Out the corner of his eye, Wolf saw Lia turn and look at him.
“Uh, yeah. We’ve been there before,” Vlad said.
“What were you doing Friday night?” Wolf put the receipt back in his jeans pocket.
“I was working in the office, actually. I was here quite late on Friday night.”
“You weren’t with them at the pub, getting a beer that night?”
“What? No.” He was excited now. “I was at work all night.”
Wolf paused for a few seconds and stared at the scientist. “Okay. Thanks, Dr. Vlad. And you didn’t see Matthew or my brother at all
last weekend?”
He shook his head. “No, I’m sorry. I haven’t.”
“So what do you do here? Are you an astronomer as well?”
“Me? I, uh, I work for the EAS. I am overseeing the refurbishment of the Zeiss telescope.”
“Vlad is an important man in the world of astronomical equipment, Mr. Wolf,” Wembly said. “In any given month, a lot of equipment is exchanged between countries and continents, and Dr. Vlad has become the top man for the EAS to oversee its logistics.
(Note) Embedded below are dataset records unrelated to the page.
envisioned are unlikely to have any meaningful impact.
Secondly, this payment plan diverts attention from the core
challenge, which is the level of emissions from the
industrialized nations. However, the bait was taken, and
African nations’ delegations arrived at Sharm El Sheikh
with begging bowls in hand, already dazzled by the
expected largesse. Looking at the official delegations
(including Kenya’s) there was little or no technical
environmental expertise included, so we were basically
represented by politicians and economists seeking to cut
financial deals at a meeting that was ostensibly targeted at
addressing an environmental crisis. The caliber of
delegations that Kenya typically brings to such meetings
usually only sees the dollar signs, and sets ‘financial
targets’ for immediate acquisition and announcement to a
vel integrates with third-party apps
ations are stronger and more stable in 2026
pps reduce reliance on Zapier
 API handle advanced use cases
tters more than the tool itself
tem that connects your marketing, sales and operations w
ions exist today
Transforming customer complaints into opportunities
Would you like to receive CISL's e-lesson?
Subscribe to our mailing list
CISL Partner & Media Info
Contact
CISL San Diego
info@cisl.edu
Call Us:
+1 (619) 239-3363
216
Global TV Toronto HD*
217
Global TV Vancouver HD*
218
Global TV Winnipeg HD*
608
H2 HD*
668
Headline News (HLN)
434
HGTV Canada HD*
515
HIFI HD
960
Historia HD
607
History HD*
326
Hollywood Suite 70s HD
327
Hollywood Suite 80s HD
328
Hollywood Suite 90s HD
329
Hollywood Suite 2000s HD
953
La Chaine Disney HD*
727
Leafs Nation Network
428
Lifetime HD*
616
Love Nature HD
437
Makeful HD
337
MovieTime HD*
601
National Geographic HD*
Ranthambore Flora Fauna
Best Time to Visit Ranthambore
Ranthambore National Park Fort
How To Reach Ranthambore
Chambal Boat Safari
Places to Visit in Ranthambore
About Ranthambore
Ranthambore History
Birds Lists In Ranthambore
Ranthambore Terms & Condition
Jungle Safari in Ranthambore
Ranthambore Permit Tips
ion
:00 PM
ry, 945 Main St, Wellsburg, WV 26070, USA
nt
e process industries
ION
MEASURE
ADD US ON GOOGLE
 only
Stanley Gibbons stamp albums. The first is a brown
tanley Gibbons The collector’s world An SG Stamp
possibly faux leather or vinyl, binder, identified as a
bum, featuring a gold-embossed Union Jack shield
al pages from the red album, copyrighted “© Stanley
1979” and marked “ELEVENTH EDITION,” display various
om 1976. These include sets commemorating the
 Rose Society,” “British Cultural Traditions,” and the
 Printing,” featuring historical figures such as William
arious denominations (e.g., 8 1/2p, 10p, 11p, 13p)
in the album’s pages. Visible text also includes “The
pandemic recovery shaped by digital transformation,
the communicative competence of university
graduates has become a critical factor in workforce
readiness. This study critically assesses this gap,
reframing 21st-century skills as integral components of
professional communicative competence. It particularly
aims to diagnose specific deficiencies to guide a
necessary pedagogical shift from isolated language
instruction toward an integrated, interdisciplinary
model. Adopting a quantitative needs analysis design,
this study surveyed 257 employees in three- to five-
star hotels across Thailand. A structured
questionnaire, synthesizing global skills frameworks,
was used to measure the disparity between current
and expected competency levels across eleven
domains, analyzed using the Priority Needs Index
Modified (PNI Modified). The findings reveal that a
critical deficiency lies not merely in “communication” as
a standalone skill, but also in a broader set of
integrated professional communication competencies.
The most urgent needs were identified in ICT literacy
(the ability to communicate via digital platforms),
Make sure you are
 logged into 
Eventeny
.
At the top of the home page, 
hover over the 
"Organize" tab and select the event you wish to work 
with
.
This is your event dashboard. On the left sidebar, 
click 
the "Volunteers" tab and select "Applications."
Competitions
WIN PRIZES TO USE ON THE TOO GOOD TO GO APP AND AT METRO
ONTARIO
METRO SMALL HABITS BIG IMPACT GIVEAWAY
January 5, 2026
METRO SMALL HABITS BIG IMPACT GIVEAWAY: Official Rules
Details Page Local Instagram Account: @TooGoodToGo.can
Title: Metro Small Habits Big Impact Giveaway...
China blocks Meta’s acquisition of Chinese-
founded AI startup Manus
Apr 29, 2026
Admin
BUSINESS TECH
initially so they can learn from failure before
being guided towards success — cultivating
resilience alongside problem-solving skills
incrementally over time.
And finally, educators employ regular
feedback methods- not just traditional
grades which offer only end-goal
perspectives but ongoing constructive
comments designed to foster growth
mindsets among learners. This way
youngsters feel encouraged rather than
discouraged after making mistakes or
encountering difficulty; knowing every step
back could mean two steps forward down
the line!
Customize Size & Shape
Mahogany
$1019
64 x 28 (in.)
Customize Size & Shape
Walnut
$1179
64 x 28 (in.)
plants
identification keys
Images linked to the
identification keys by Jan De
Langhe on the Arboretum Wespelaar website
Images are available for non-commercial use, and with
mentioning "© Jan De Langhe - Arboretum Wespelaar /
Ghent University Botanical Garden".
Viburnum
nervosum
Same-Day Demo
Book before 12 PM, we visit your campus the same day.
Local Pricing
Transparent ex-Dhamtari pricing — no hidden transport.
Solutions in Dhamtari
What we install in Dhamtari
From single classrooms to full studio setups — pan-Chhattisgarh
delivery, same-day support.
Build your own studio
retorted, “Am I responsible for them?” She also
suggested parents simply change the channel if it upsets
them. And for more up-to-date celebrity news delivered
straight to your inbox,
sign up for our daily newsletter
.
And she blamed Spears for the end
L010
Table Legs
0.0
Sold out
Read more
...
We are lucky to have him here.” Wembly wore a proud expression.
Vlad nodded with closed eyes and held up his hand—as if he was a movie star and Wembly a raving fan.
Wolf nodded back to Vlad. “Where are you from?”
“I’m from Romania.”
“What part?”
“Cluj.”
“And what about Dr. Rosenwald? What does he do here?”
“He works on our gamma-ray astronomy team,” Wembly answered behind them, “with Dr. Chang there.” He pointed toward the center of the building.
“Okay. Mr. Wembly—”
“Doctor Wembly ... never mind, sorry, it doesn’t matter.” He shook his head and squinted his eyes in apology.
“Dr. Wembly,” Wolf said, “how did he get to work? By car?”
“Yes, he drove a car.”
“And what is the make, model, and color of it?”
“It’s a, um ... oh, you know better than I, Dr. Vlad. What did he drive?” Wembly asked.
Vlad was pulled from deep thought. “He drives a blue Fiat Panda.”
Wolf looked back to Dr. Wembly. “Do you mind if we question Dr. Chang? And can we please have Dr. Rosenwald’s address? Do you have that on file?”
“Yes, I believe I do. Let me fetch it for you.”
“Thanks, Dr. Vlad. We’ll be in touch if we need anything else.”
Vlad stuck out his hand to shake, and Wolf walked out the door.